After proving that the sCD19‐SA fusion protein could specifically bind to anti‐CD19CAR, we further investigated whether the fusion protein could induce CAR activation. Our data showed that sCD19‐SA could activate CD19‐targeted CAR‐T cells as a multimer and promote cytokine secretion. The mechanism behind the activation was found to be multimeric binding‐induced CAR conformational changes, resulting in a sufficiently strong mechanical force transfer to the intracellular signaling domain of CAR to cause CAR activation. We also observed that activated T cells could be reactivated to proliferate by the related antigen. Similarly, our study confirmed that the multimeric fusion protein sCD19‐SA could induce selective expansion of CD19‐targeted CAR‐T cells in vitro. It is well‐known that obtaining sufficient CAR‐T cells is critical for successful immunotherapy, but CAR‐T cells are stimulated to achieve moderate expansion with anti‐CD3/anti‐CD28 antibodies. Here, we demonstrated that CD19‐targeted CAR‐T cells could be activated by sCD19‐SA, consistent with the findings of previous reports, , , and were thus induced to selectively expand in vitro. Importantly, sCD19‐SA‐stimulated CD19‐targeted CAR‐T cells could improve the antitumor effect in vivo.
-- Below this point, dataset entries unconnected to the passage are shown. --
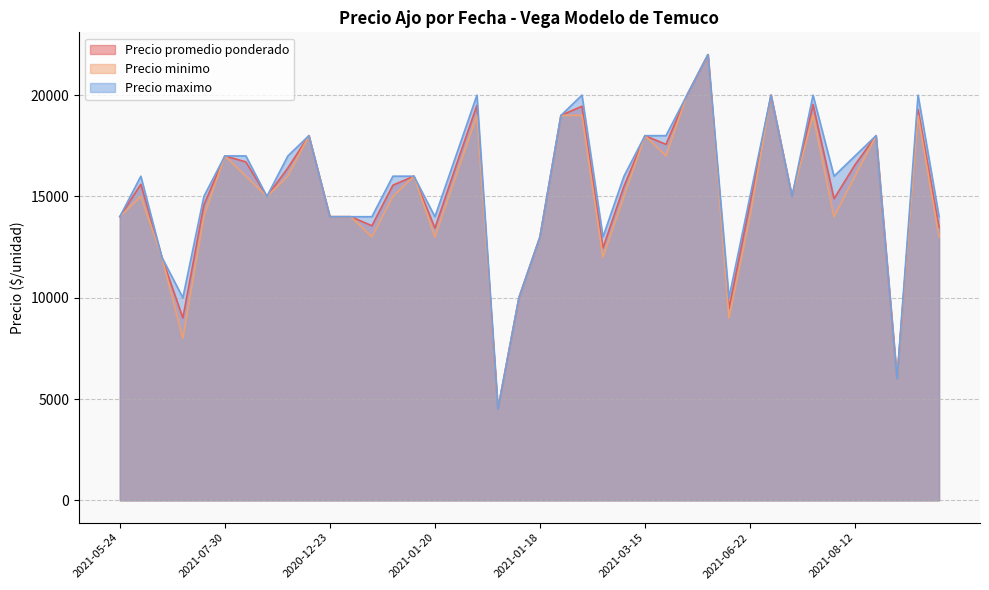

True or false: Precio maximo and Precio promedio ponderado cross at least once.

False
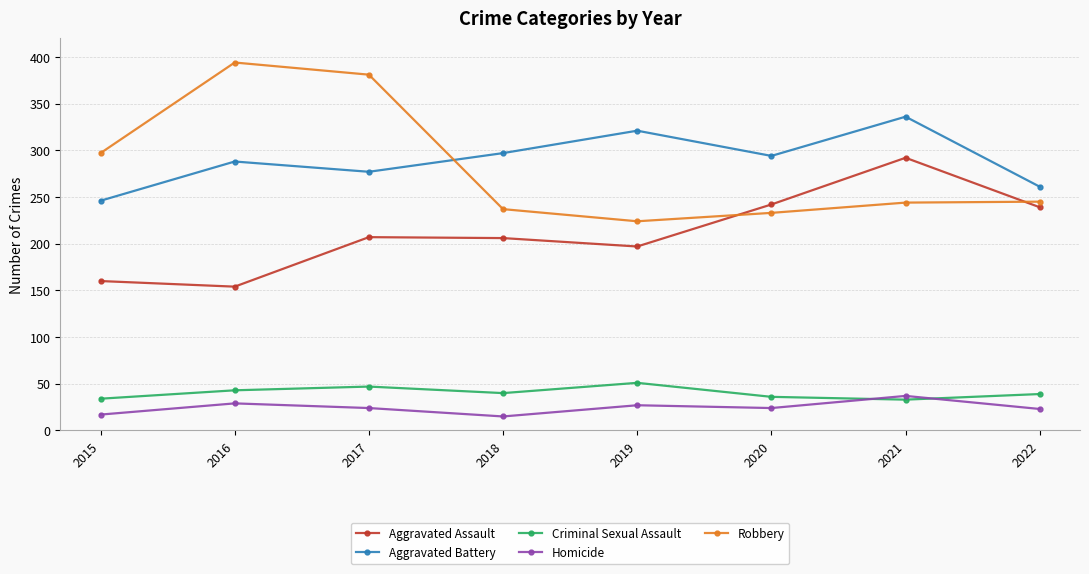

Which series has the widest spread of values?

Robbery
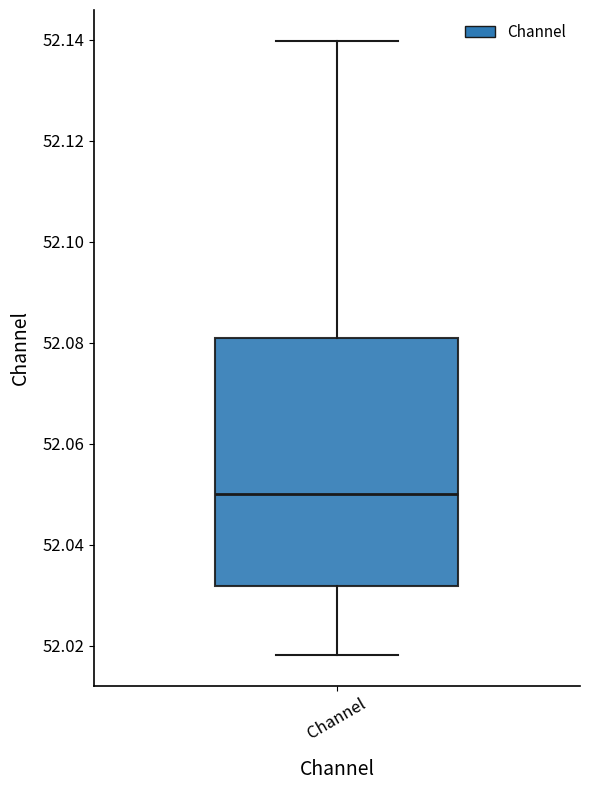

Where is the lower edge of the box for Channel on the y-axis? The values are not printed on the chart, so give them approximately, as read against the axis.

52.032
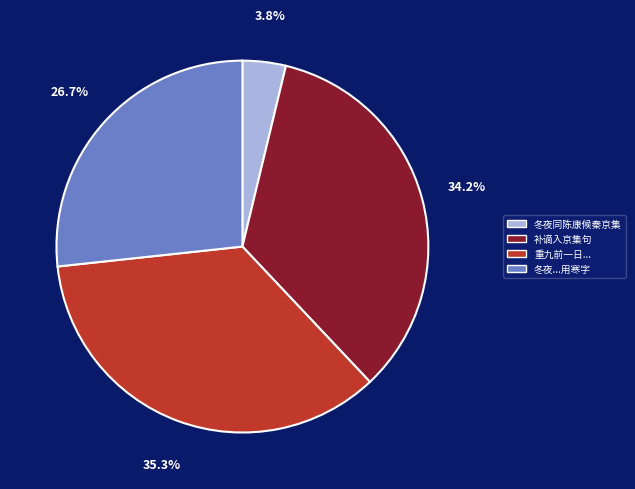

Does 冬夜同陈康候秦京集 represent more than half of the total?

No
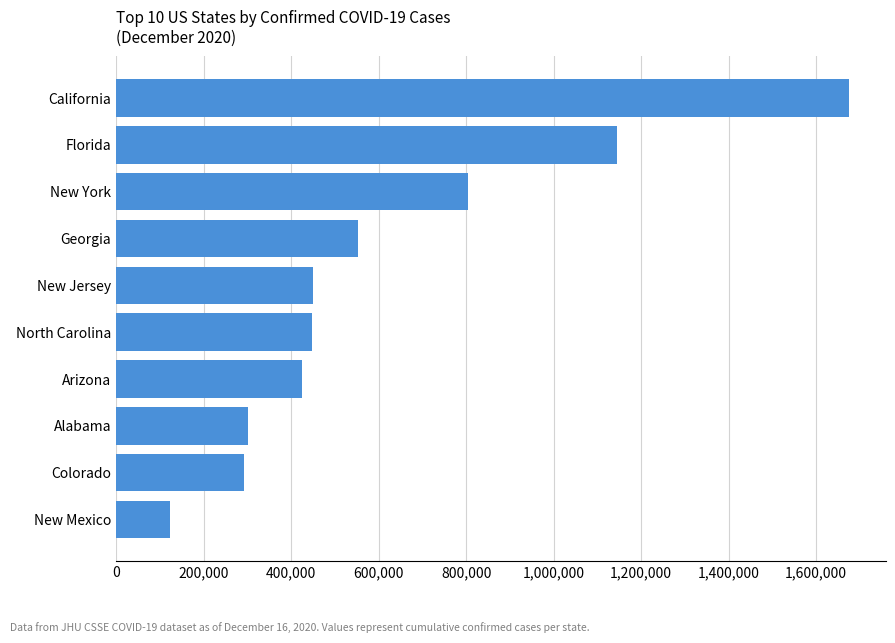

What is the approximate value at New Mexico?

122557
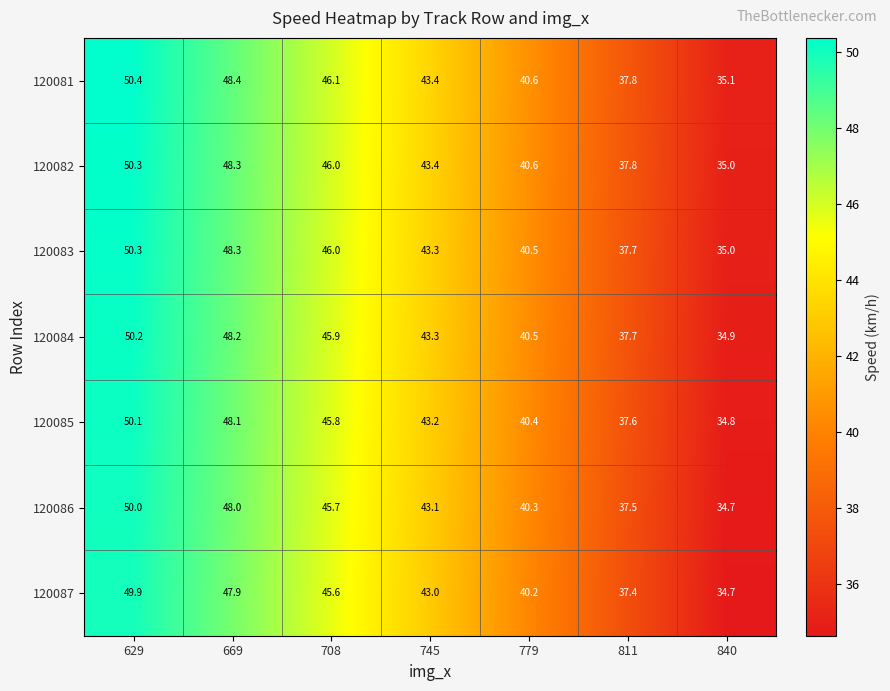

Rank the categories by 120085 value from highest to lowest.

629, 669, 708, 745, 779, 811, 840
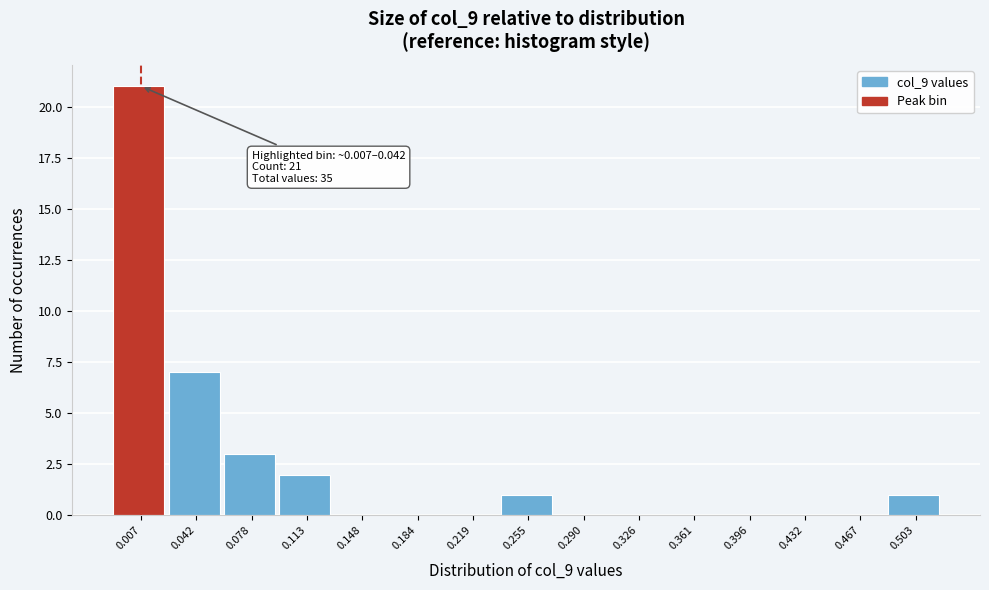

Reading right to left, transcribe all the data shown in this chart.

0.503=1	0.467=0	0.432=0	0.396=0	0.361=0	0.326=0	0.290=0	0.255=1	0.219=0	0.184=0	0.148=0	0.113=2	0.078=3	0.042=7	0.007=21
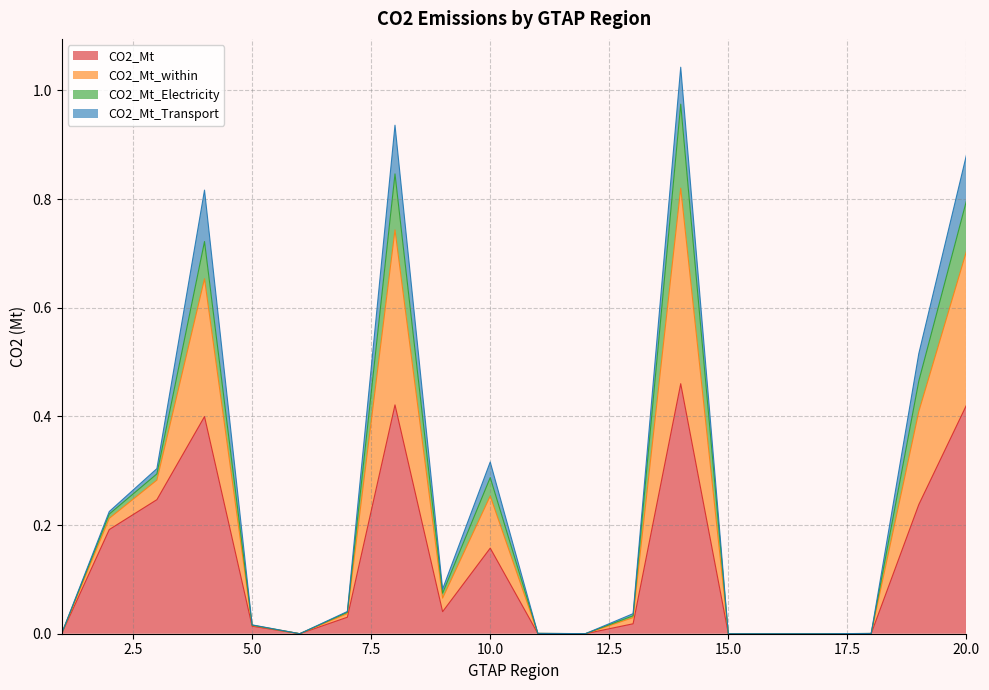

Which category has the lowest value in the CO2_Mt_within series?

15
Taken together, our work highlights the potential of utilizing antigen‐SA fusion proteins such as sCD19‐SA in CAR‐T therapy as a method for functional detection of CAR expression and selective expansion of CAR‐T cells.

CONFLICT OF INTEREST

No conflict of interest, financial or otherwise is declared.

AUTHOR CONTRIBUTIONS

Hui Lian, Cheng Wei, Ai Zhao, and Jimin Gao concieved and designed the project. Hui Lian, Jinhong Jiang, Yao Wang, Xiaoxiao Yu, Rong Zheng, Jing Long, Mengjie Zhou, and Shirong Zhou performed the experiments and acquired data. Hui Lian, Xiaoxiao Yu, and Yao Wang were involved in data analysis and interpretation. Drs. Ai Zhao and Jinhong Jiang have been carrying out the clinical trials of CAR‐T therapy by use of the protocol derived from the study. Hui Lian and Jinhong Jiang wrote the manuscript. Ai Zhao and Jimin Gao revised the manuscript. All authors approved the final version of the manuscript.

COMPLIANCE WITH ETHICAL STANDARDS

The present study was approved by the Ethical Committee of Wenzhou Medical University in Wenzhou, China. The peripheral blood samples used were obtained from healthy donors who had provided their informed consent. All procedures were in accordance with the Declaration of Helsinki.